If children are allowed to make this turn toward digital media, then a whole host of developmental problems follow over time that affect a child, potentially, for the rest of their lives. A heavy diet of digital media tends to wire the brain in a variety of ways such as short attention span (resulting in what may be diagnosed as ADD), poor social skills and social anxiety in face-to-face interactions (resulting in a potential diagnosis of Asperger’s Syndrome), mood dysregulation (resulting in depression and anxiety disorders), and addiction (resulting in oppositional/defiant disorder), etc. A recently published book called i-Disorder, by Larry Rosen, describes the personality disorder that often develops by the time a digitally addicted young person reaches early adulthood. I can personally testify that his description is very close to the constellation of traits that we see out at reSTART: Internet Addiction Recovery Program. Our young adult men tend to be dependent, socially avoidant, narcissistic, passive/unmotivated, and antisocial in their values. They often have traits of Asperger’s and/or ADD, often undiagnosed, leading to school and social failure. They usually are anxious and depressed when they arrive. Once they have detoxed from their addiction to digital technology, they start to feel much better and to think clearly enough to begin making a good plan for how they will live a healthy, sustainable lifestyle with the technology. Once that plan is completed, they can go into our aftercare program where they have to handle themselves in the real world and this is the time when they begin to stumble as they bump up against not only addictive triggers all around them, but also the severe limitations o f their own personalities which are wired in the way I’ve been describing. Crazy as it may sound, drug addicts and alcoholics of the same age are often better prepared for dealing with life as sober adults than our sober tech addicts. The drug addicts and alcoholics have usually started their addictions later (age 12-14, or so) and have some street smarts as well as greater comfort with social situations.

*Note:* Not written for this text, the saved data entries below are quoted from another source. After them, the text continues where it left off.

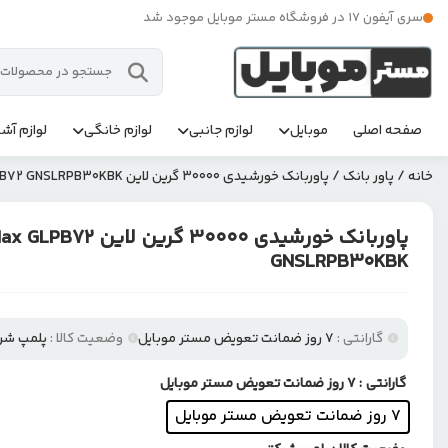
سری آیفون 17 در فروشگاه مستر موبایل موجود شد
صفحه اصلی
موبایل
لوازم جانبی
لوازم خانگی
لوازم آشپ
خانه
/
پاور بانک
/ پاوربانک خورشیدی 30000 گرین لاین Green Lion Solar Max GLPB72 GNSLRPB30KBK
پاوربانک خورشیدی 30000 
GNSLRPB30KBK
گارانتی :
۷ روز ضمانت تعویض مستر موبایل
وضعیت کالا :
پلمپ شر
گارانتی
: ۷ روز ضمانت تعویض مستر موبایل
۷ روز ضمانت تعویض مستر موبایل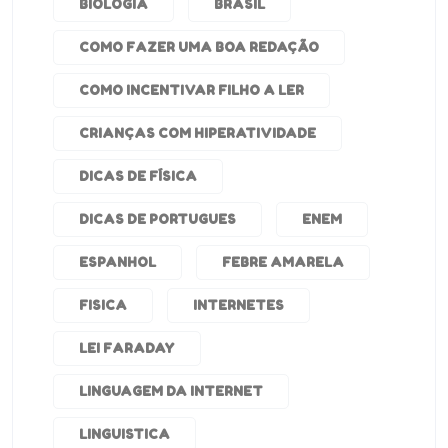
BIOLOGIA
BRASIL
COMO FAZER UMA BOA REDAÇÃO
COMO INCENTIVAR FILHO A LER
CRIANÇAS COM HIPERATIVIDADE
DICAS DE FÍSICA
DICAS DE PORTUGUES
ENEM
ESPANHOL
FEBRE AMARELA
FISICA
INTERNETES
LEI FARADAY
LINGUAGEM DA INTERNET
LINGUISTICA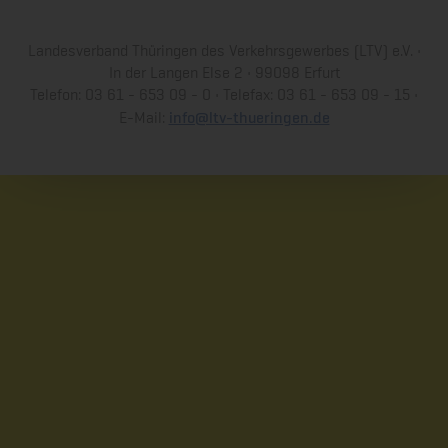
Landesverband Thüringen des Verkehrsgewerbes (LTV) e.V. •
In der Langen Else 2 • 99098 Erfurt
Telefon: 03 61 - 653 09 - 0 • Telefax: 03 61 - 653 09 - 15 •
info@ltv-thueringen.de
E-Mail: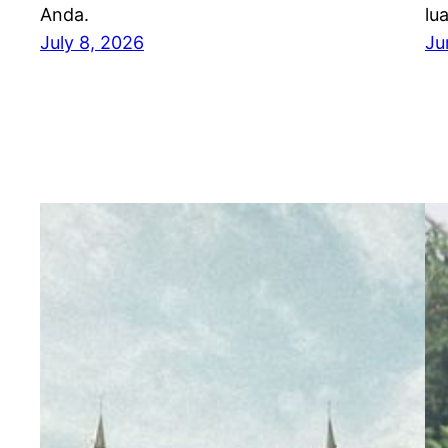
Anda.
lu
July 8, 2026
Ju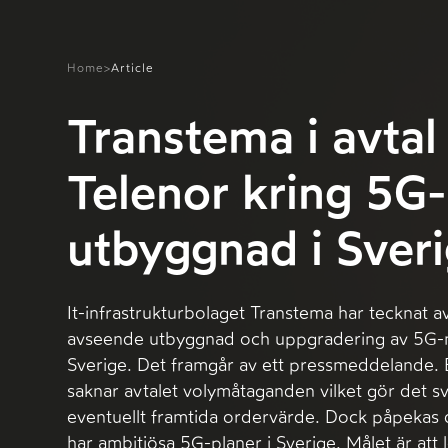
Home
>
Article
Transtema i avta
Telenor kring 5G-
utbyggnad i Sver
It-infrastrukturbolaget Transtema har tecknat 
avseende utbyggnad och uppgradering av 5G-n
Sverige. Det framgår av ett pressmeddelande. 
saknar avtalet volymåtaganden vilket gör det sv
eventuellt framtida ordervärde. Dock påpekas d
har ambitiösa 5G-planer i Sverige. Målet är att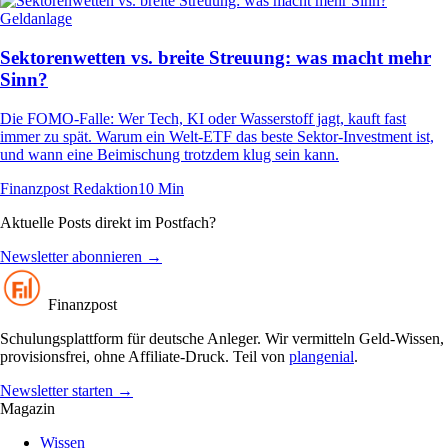
Geldanlage
Sektorenwetten vs. breite Streuung: was macht mehr
Sinn?
Die FOMO-Falle: Wer Tech, KI oder Wasserstoff jagt, kauft fast
immer zu spät. Warum ein Welt-ETF das beste Sektor-Investment ist,
und wann eine Beimischung trotzdem klug sein kann.
Finanzpost Redaktion
10 Min
Aktuelle Posts direkt im Postfach?
Newsletter abonnieren
→
Finanzpost
Schulungsplattform für deutsche Anleger. Wir vermitteln Geld-Wissen,
provisionsfrei, ohne Affiliate-Druck. Teil von
plangenial
.
Newsletter starten
→
Magazin
Wissen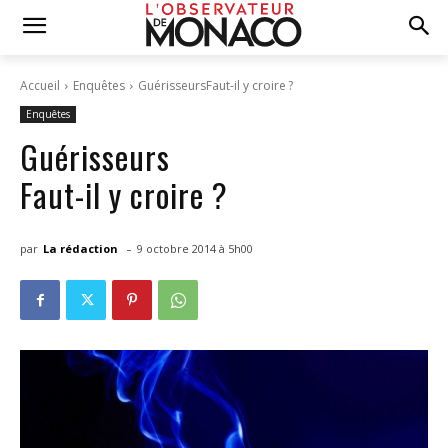
Accueil
Enquêtes
GuérisseursFaut-il y croire ?
Enquêtes
Guérisseurs
Faut-il y croire ?
-
par
La rédaction
9 octobre 2014 à 5h00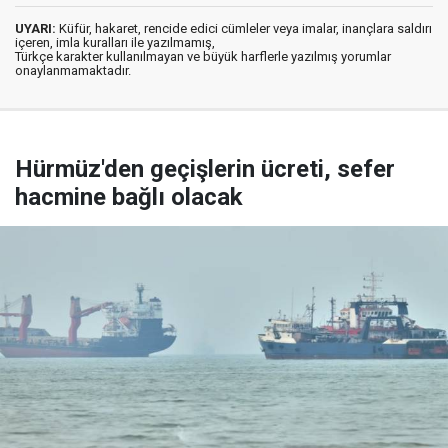
UYARI:
Küfür, hakaret, rencide edici cümleler veya imalar, inançlara saldırı
içeren, imla kuralları ile yazılmamış,
Türkçe karakter kullanılmayan ve büyük harflerle yazılmış yorumlar
onaylanmamaktadır.
Hürmüz'den geçişlerin ücreti, sefer
hacmine bağlı olacak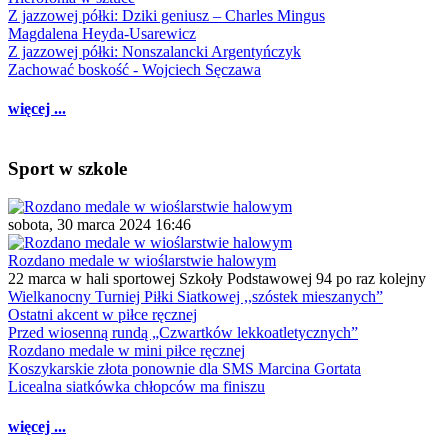
Z jazzowej półki: Dziki geniusz – Charles Mingus
Magdalena Heyda-Usarewicz
Z jazzowej półki: Nonszalancki Argentyńczyk
Zachować boskość - Wojciech Sęczawa
więcej ...
Sport w szkole
sobota, 30 marca 2024 16:46
Rozdano medale w wioślarstwie halowym
22 marca w hali sportowej Szkoły Podstawowej 94 po raz kolejny
Wielkanocny Turniej Piłki Siatkowej ,,szóstek mieszanych”
Ostatni akcent w piłce ręcznej
Przed wiosenną rundą „Czwartków lekkoatletycznych”
Rozdano medale w mini piłce ręcznej
Koszykarskie złota ponownie dla SMS Marcina Gortata
Licealna siatkówka chłopców ma finiszu
więcej ...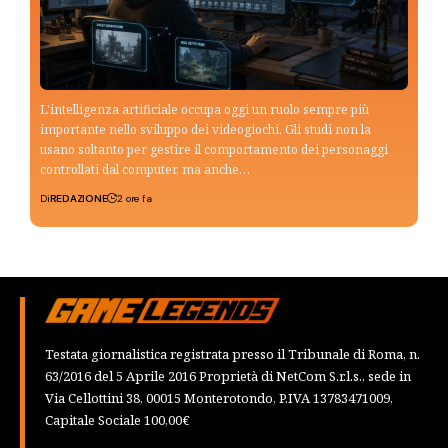
L'intelligenza artificiale occupa oggi un ruolo sempre più
importante nello sviluppo dei videogiochi. Gli studi non la
usano soltanto per gestire il comportamento dei personaggi
controllati dal computer, ma anche…
Di
REDAZIONE
2 ore fa
Testata giornalistica registrata presso il Tribunale di Roma, n.
63/2016 del 5 Aprile 2016 Proprietà di NetCom S.r.l.s., sede in
Via Cellottini 38, 00015 Monterotondo, P.IVA 13783471009,
Capitale Sociale 100,00€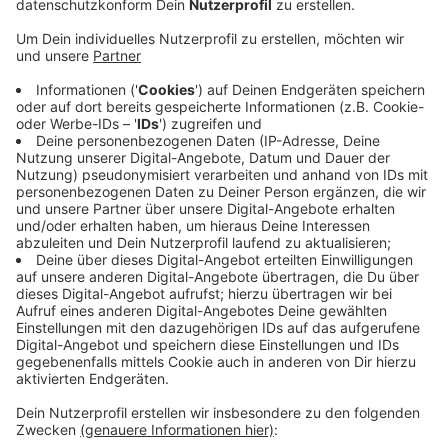
Anzeige
Bei einer Baumkontrolle in Welper stellte ein
Kontrolleur mehrere Bohrlöcher fest - an einer Eiche
und einer Kastanie in der Straße "Am Wittenstein".
Diese Verletzungen bedeuten eine erhebliche
Beeinträchtigung für die Bäume. Sie machen diese
anfälliger für Pilze, Bakterien und Schädlinge, heißt es
von der Stadt. Die zwei Bäume waren rund 90 bis 120
Jahre alt. Nach dem Vorfall stehen sie jetzt unter
besonderer Beobachtung. Zu solchen mutwilligen
Beschädigungen kommt es immer wieder - erst Ende
letzten Jahres hatten Unbekannte zwei Linden am
Parkplatz Wodental unerlaubt gefällt.
Anzeige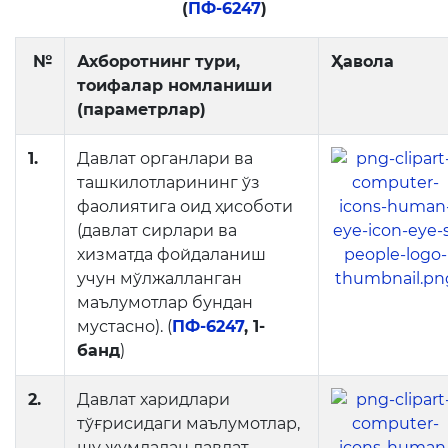
(
ПФ-6247
)
Очиқ мажлислар ўтказиш
режалари
№
Ахборотнинг тури,
Ҳавола
тоифалар номланиши
Таълим
(параметрлар)
Таҳлилий маълумотлар
1.
Давлат органлари ва
ташкилотларининг ўз
Таълимга доир терминлар
фаолиятига оид ҳисоботи
Kelajak markazi
(давлат сирлари ва
хизматда фойдаланиш
Ҳисоботлар
учун мўлжалланган
маълумотлар бундан
мустасно). (
ПФ-6247
, 1-
Интерактив хизматлар
банд
)
Электрон кундалик
2.
Давлат харидлари
1-синфга қабул
тўғрисидаги маълумотлар,
шу жумладан давлат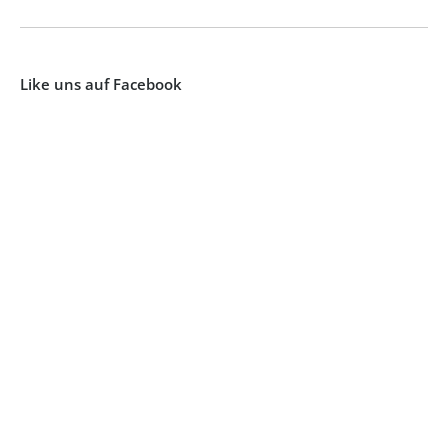
Like uns auf Facebook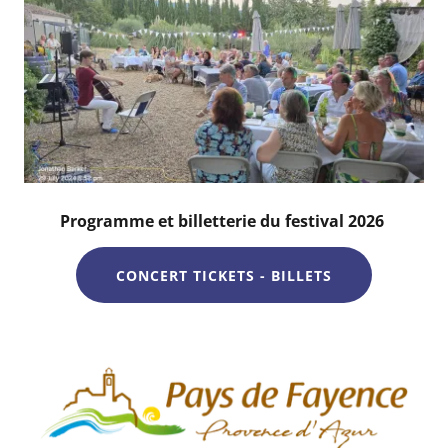
Programme et billetterie du festival 2026
CONCERT TICKETS - BILLETS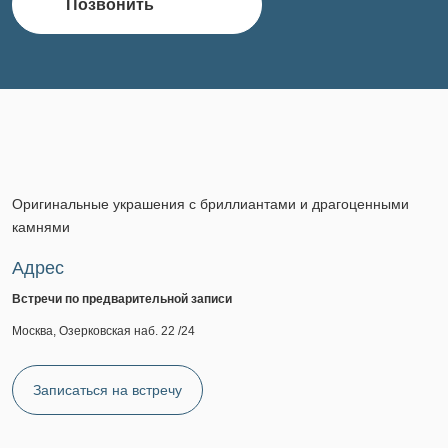
Позвонить
Оригинальные украшения с бриллиантами и драгоценными
камнями
Адрес
Встречи по предварительной записи
Москва, Озерковская наб. 22 /24
Записаться на встречу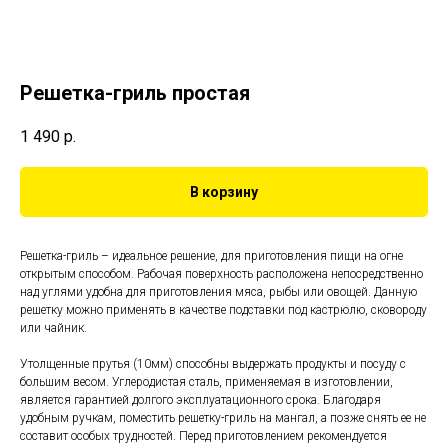
Решетка-гриль простая
1 490
р.
В корзину
Решетка-гриль – идеальное решение, для приготовления пищи на огне
открытым способом. Рабочая поверхность расположена непосредственно
над углями удобна для приготовления мяса, рыбы или овощей. Данную
решетку можно применять в качестве подставки под кастрюлю, сковороду
или чайник.
Утолщенные прутья (10мм) способны выдержать продукты и посуду с
большим весом. Углеродистая сталь, применяемая в изготовлении,
является гарантией долгого эксплуатационного срока. Благодаря
удобным ручкам, поместить решетку-гриль на мангал, а позже снять ее не
составит особых трудностей. Перед приготовлением рекомендуется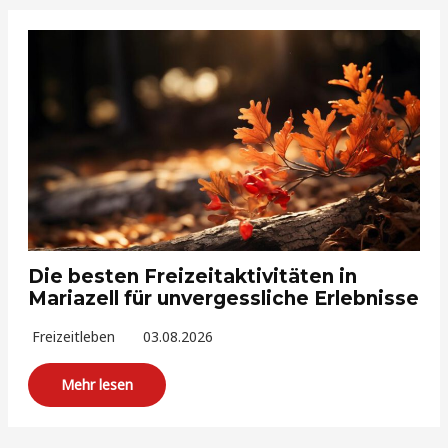
Die besten Freizeitaktivitäten in
Mariazell für unvergessliche Erlebnisse
Freizeitleben
03.08.2026
Mehr lesen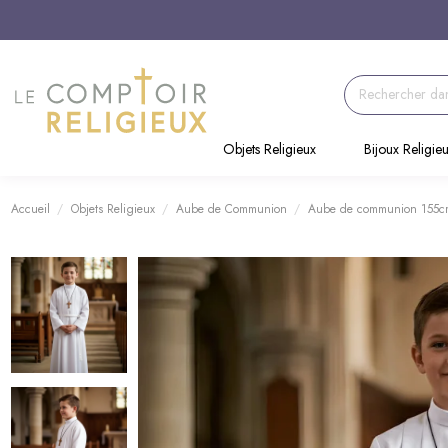
Objets Religieux
Bijoux Religie
Accueil
Objets Religieux
Aube de Communion
Aube de communion 155c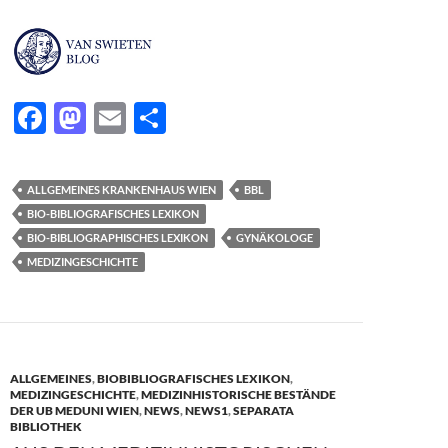
F
M
E
T
ac
as
m
ei
e
to
ail
le
ALLGEMEINES KRANKENHAUS WIEN
BBL
b
d
n
BIO-BIBLIOGRAFISCHES LEXIKON
o
o
BIO-BIBLIOGRAPHISCHES LEXIKON
GYNÄKOLOGE
MEDIZINGESCHICHTE
o
n
k
ALLGEMEINES
,
BIOBIBLIOGRAFISCHES LEXIKON
,
MEDIZINGESCHICHTE
,
MEDIZINHISTORISCHE BESTÄNDE
DER UB MEDUNI WIEN
,
NEWS
,
NEWS1
,
SEPARATA
BIBLIOTHEK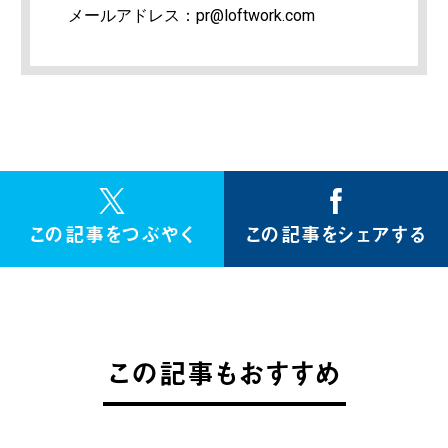
メールアドレス：pr@loftwork.com
この記事をつぶやく
この記事をシェアする
この記事もおすすめ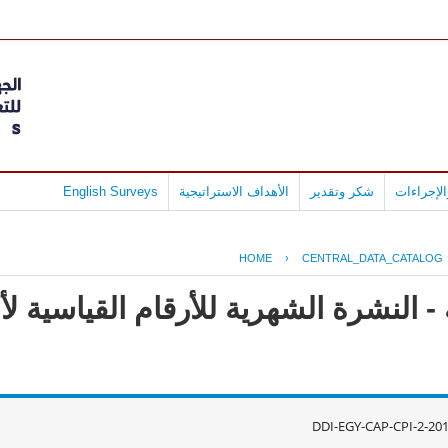
لإجراءات
شكر وتقدير
الأهداف الاستراتيجية
English Surveys
HOME
›
CENTRAL_DATA_CATALOG
- النشرة الشهرية للأرقام القياسية ل
DDI-EGY-CAP-CPI-2-20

video gameSo, how does this relate to you?

I would say your number one task is to be able to correctly ascertain whether or not you are dealing with a video game/Internet addict. You may or may not be a clinician, but, either way, you can ask the right questions to find out what you are dealing with. If you send the child to someone for a psychological assessment, keep in mind that that person may not ask questions that would tease out Internet addiction and may not even believe in or understand the problem. You may get back a diagnosis of depression, anxiety disorder, ADD, or something else, their having entirely missed the real problem. So, it may be up to you to ferret this out. For a more comprehensive list of questions, I suggest you visit our website at www.netaddictionrecovery.com, but here are a few questions which will quickly help you learn if you need to dig deeper:

1. What digital media do you own?
2. What are the things you mostly like to do with that media (they will not tell you about porn unless you ask specifically)?
3. How much time do you think you spend in each of these activities (you can be sure they will underestimate, so, if they say 4 hours, it is more like 6 to 8)?
4. What time do you get to bed when you’re at your computer doing the things you like to do? How much sleep are you getting? Do you have trouble getting up for school or staying awake in school?
5. Do your parents get mad and try to make you use it less?
6. What do you do to get around their controls?
7. Tell me the history of your use of digital devices (be looking to see at what age they began)?
8. Do you spend more time with online social media and gaming or face to face with your friends?

So, to summarize, many of the teens and young adults with whom you work may be addicted to some form of digital technology, may have been addicted for many6 years, and therefore, have a neuronet that is ill suited to living well in the real world. These young people need help. They need to have the situation assessed correctly and help finding effective schools or programs that will truly be effective in helping them detox and learn to live a healthy, sustainable lifestyle.